> [Task item]: Exclude the pictures. Transcribe, exactly as written, the lines from the one with "FIGURE 4 | Chemical" through the end of the entries below.
**** Listed records
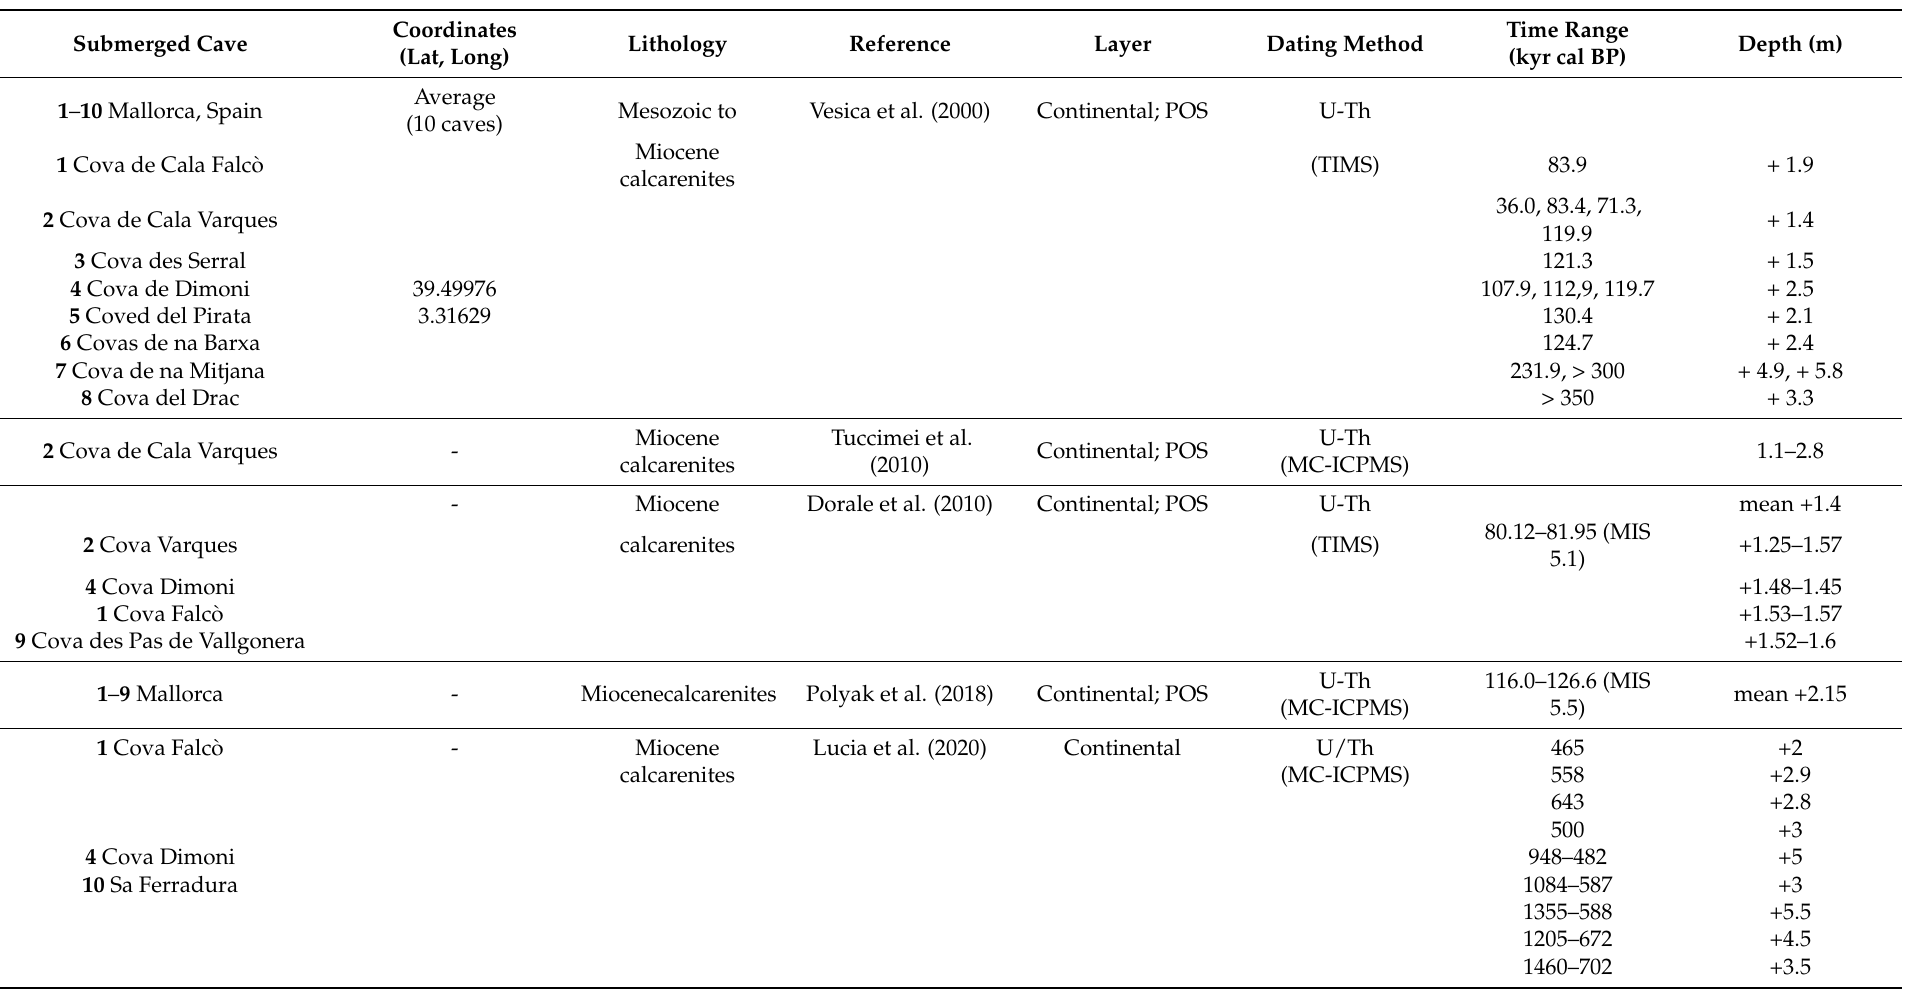
Table 3. Locations and geographic coordinates of the caves and speleothems reported in this study, with information on the speleothem layer(s) analysed, dating method, and time range. POS: phreatic overgrowth on the speleothem; MOVR: marine overgrowth; LB: Lithophaga bores; and MIS: Marine Isotope Stage. For further details on the ages of samples collected from locations 27–33, refer to Table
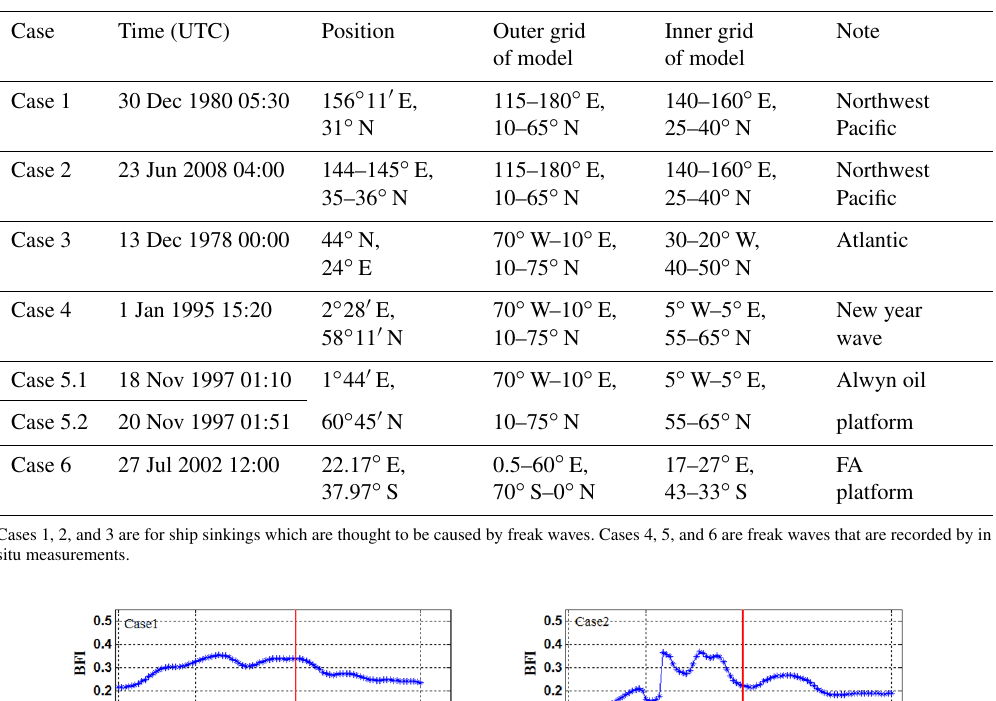
Table 1. Time, position information, and model setup of freak wave incidents.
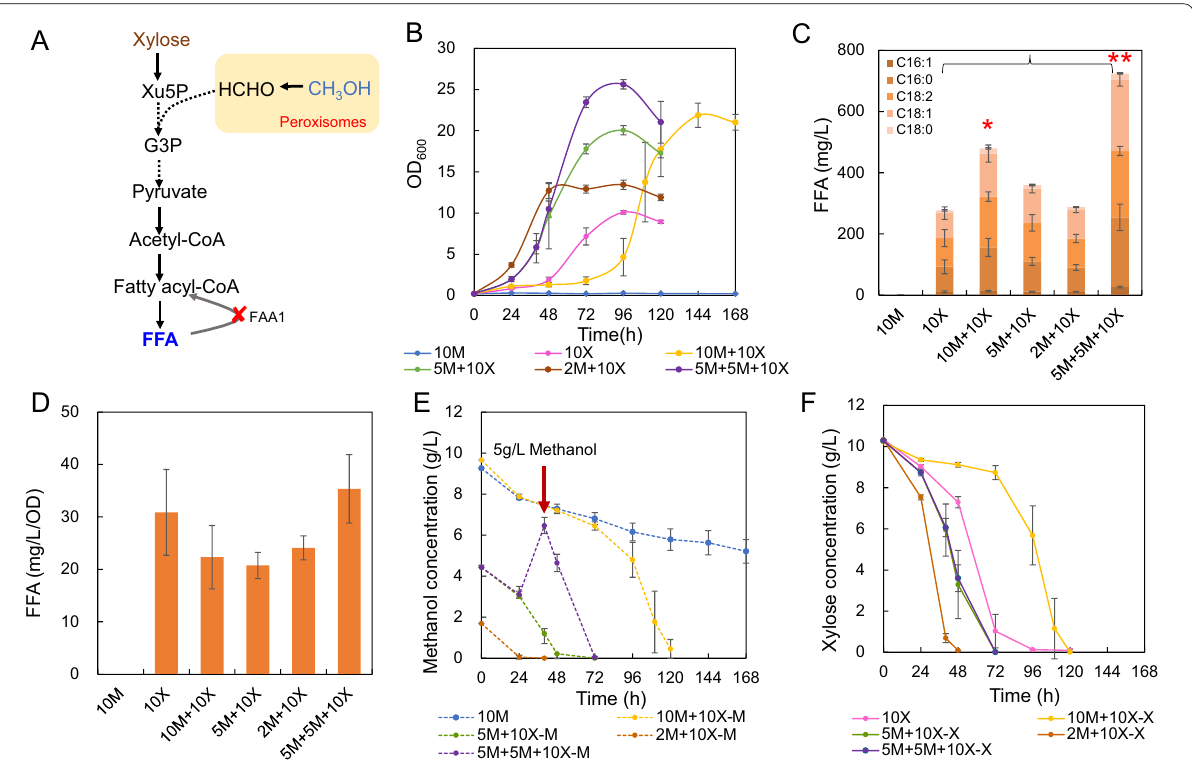
Fig. 5 Co-feed of xylose and methanol for FFA production in strain FD09. A Schematic diagram of xylose and methanol metabolism in O. polymorpha . Supplemented xylose will increase Xu5P supply via xylose metabolism for both cell growth and FFA production. B Growth curves of strain FD09 in different carbon sources. 10 M: 10 g/L methanol, 10X: 10 g/L xylose, 10 M/5 M/2 M 5 M 5 M 10X: Initial adding 5 g/L methanol and 10 g/L xylose and then supplementing 5 g/L methanol at 48 h. C FFA titers of strains cultivated + + in minimal media containing above substrates. Red asterisks indicate statistical significance as determined by paired t test (*P < 0.05; **P < 0.01). D Specific FFA production rate of strains cultivated in minimal media containing above substrates. E Methanol concentration. F Xylose concentration. Data are presented as mean s.e.m. (n 4 biologically independent ± =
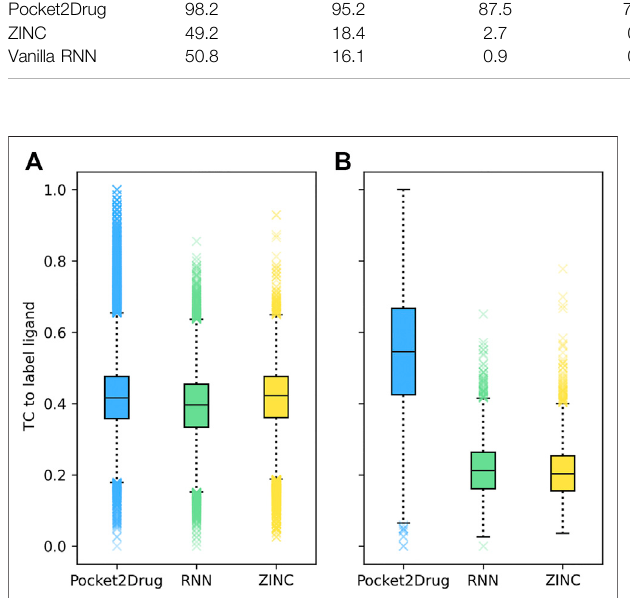
FIGURE 4 | Chemical similarity of molecules generated by Pocket2Drug to label ligands. Label ligands are molecules bound to target pockets in experimental complex structures, (A) AMP-PNP binding to MSK1 and (B) ß - D -allose binding to ALBP. Chemical similarity is measured with the Tanimoto coef fi cient (TC).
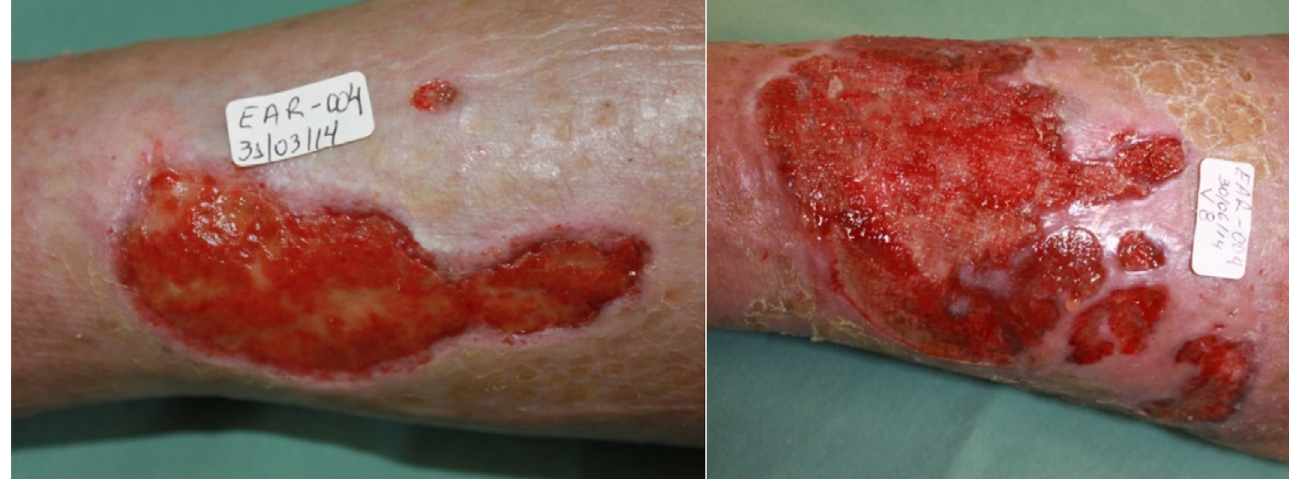
Figure 5. Female patient aged 76 years and carrier of one VU for three years. Initial ulcerated area was 25.4 cm 2 , area at the final visit was 52.0 cm 2 (increasing from initial ulcer area and opening of new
********
> [Result of the task]:
FIGURE 4 | Chemical similarity of molecules generated by Pocket2Drug to label ligands. Label ligands are molecules bound to target pockets in experimental complex structures, (A) AMP-PNP binding to MSK1 and (B) ß - D -allose binding to ALBP. Chemical similarity is measured with the Tanimoto coef fi cient (TC).
Figure 5. Female patient aged 76 years and carrier of one VU for three years. Initial ulcerated area was 25.4 cm 2 , area at the final visit was 52.0 cm 2 (increasing from initial ulcer area and opening of new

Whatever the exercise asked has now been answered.